Yeta menambahkan bahwa Indonesia malah memberikan insentif pajak bagi perusahaan-perusahaan China, yang mengurangi potensi pendapatan pajak domestik. Hal ini membuat Indonesia semakin tergantung pada Utang Luar Negeri (ULN) dari China. Kondisi insentif fiskal ini turut mengurangi rasio pajak terhadap PDB dari 10,9% pada 2014 menjadi 10,1% pada 2023.
Menurut Yeta, konsep jebakan utang perlu dilihat lebih luas dari sekadar utang finansial. Ketergantungan ekonomi ini bisa mengurangi kebebasan dalam kebijakan luar negeri.
Zulfikar menekankan bahwa jebakan utang tidak hanya mempengaruhi negara-negara berkembang, tetapi juga negara kaya seperti Qatar, Arab Saudi, dan Kazakhstan, yang membatasi kemampuan mereka dalam bersikap tegas di isu geopolitik yang sensitif terkait China.
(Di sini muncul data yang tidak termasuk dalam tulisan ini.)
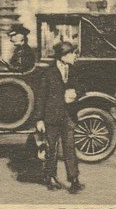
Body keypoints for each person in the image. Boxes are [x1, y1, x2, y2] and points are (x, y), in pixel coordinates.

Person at [35, 41, 84, 194]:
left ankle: (74, 179)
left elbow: (82, 87)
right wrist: (39, 119)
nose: (75, 56)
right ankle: (50, 177)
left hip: (68, 116)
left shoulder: (74, 70)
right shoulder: (48, 72)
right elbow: (41, 97)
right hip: (51, 117)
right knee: (51, 148)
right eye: (72, 53)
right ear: (63, 56)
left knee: (69, 147)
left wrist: (76, 93)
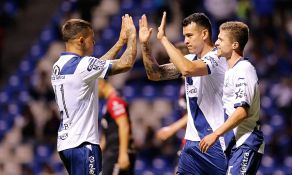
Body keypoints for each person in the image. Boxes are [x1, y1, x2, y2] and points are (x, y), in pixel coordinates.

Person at [139, 12, 228, 174]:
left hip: (217, 143)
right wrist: (145, 45)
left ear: (205, 34)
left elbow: (188, 69)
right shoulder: (191, 58)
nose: (185, 41)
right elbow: (155, 74)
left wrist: (163, 39)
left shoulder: (218, 57)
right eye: (184, 36)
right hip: (192, 143)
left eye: (189, 35)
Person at [50, 15, 137, 175]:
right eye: (92, 39)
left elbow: (95, 69)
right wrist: (132, 36)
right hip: (83, 143)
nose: (94, 43)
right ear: (81, 40)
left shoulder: (58, 66)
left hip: (66, 144)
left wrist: (119, 43)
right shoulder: (83, 65)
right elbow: (126, 63)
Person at [199, 21, 265, 174]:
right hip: (234, 144)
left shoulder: (244, 70)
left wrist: (215, 134)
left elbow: (242, 111)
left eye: (221, 39)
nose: (216, 42)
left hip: (246, 142)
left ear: (234, 45)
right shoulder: (230, 71)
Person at [98, 79, 136, 175]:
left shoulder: (115, 101)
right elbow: (106, 135)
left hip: (117, 153)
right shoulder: (108, 103)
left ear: (100, 83)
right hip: (112, 153)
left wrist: (123, 154)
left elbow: (124, 125)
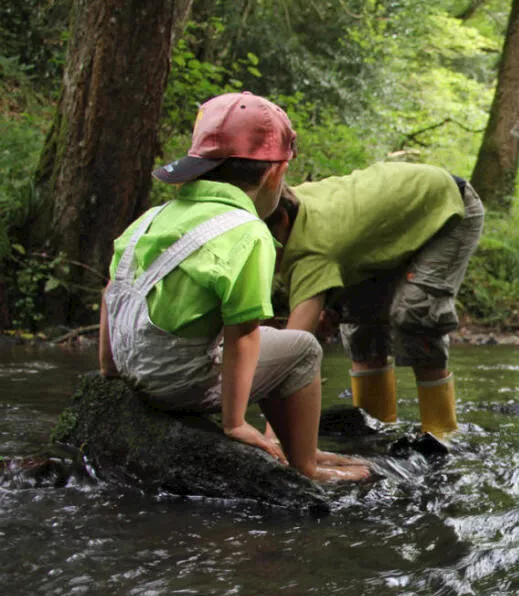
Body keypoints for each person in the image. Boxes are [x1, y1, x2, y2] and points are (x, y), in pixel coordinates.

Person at [97, 91, 367, 483]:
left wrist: (110, 368)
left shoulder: (153, 218)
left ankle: (296, 445)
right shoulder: (247, 232)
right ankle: (305, 465)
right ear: (275, 172)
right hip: (177, 385)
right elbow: (242, 335)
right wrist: (235, 423)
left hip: (131, 368)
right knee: (302, 348)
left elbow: (111, 292)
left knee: (276, 343)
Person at [265, 162, 484, 437]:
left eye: (264, 243)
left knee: (416, 312)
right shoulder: (282, 206)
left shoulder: (315, 248)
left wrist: (272, 440)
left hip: (450, 208)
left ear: (283, 222)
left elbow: (292, 354)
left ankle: (442, 433)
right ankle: (374, 431)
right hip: (386, 230)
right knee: (360, 325)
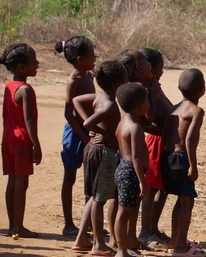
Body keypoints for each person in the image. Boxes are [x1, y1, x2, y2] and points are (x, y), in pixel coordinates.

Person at [72, 60, 129, 255]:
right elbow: (88, 122)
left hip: (92, 150)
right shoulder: (111, 105)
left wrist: (93, 129)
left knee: (93, 196)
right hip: (104, 152)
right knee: (99, 199)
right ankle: (98, 244)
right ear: (118, 84)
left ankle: (82, 240)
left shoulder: (99, 97)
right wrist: (98, 131)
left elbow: (76, 101)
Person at [0, 43, 41, 240]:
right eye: (33, 61)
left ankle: (12, 225)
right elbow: (28, 120)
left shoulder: (8, 85)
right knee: (21, 185)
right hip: (22, 142)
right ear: (21, 67)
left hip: (7, 140)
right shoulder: (25, 90)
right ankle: (18, 227)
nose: (37, 64)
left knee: (12, 183)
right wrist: (36, 145)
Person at [161, 68, 206, 256]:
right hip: (182, 158)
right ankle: (180, 246)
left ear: (179, 87)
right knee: (186, 202)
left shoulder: (174, 108)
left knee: (180, 201)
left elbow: (164, 135)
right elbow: (190, 140)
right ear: (202, 90)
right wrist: (193, 166)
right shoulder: (197, 111)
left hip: (167, 156)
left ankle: (175, 240)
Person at [54, 36, 96, 236]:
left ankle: (88, 222)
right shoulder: (74, 80)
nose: (95, 57)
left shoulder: (87, 76)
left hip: (88, 132)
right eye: (92, 54)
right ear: (80, 59)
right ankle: (69, 224)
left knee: (90, 178)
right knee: (70, 177)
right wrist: (84, 136)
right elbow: (68, 114)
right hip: (76, 134)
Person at [137, 47, 173, 249]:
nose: (161, 71)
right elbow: (143, 122)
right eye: (160, 67)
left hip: (165, 141)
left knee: (163, 188)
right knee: (150, 190)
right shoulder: (144, 90)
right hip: (156, 142)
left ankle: (153, 227)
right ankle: (145, 231)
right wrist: (163, 133)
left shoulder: (153, 86)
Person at [113, 83, 150, 257]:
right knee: (124, 213)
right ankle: (121, 251)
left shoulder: (122, 124)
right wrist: (142, 181)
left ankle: (124, 247)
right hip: (130, 172)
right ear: (141, 105)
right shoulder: (135, 128)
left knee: (125, 211)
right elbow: (136, 157)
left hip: (124, 169)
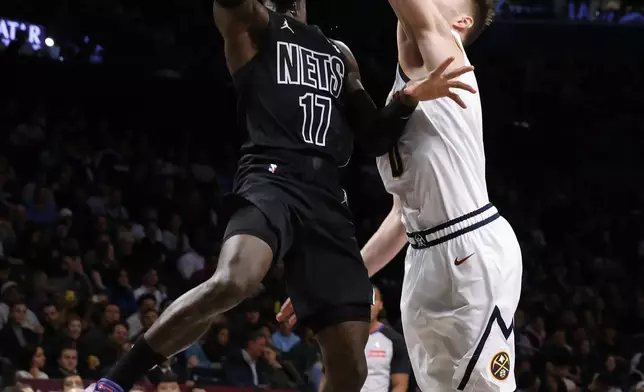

Indonesia perlu memperjelas posisinya dengan China untuk menciptakan kepercayaan dan akuntabilitas dalam kemitraan. Pemerintah juga perlu membangun kerangka kerja yang kuat untuk melindungi diri dari potensi eksploitasi dan mengurangi ketergantungan pada China dengan mendiversifikasi hubungan diplomatik.
“Selain itu, Indonesia perlu memanfaatkan forum multilateral dan terlibat dalam tindakan kolektif untuk meningkatkan posisi tawar dengan China,” tutup Zulfikar.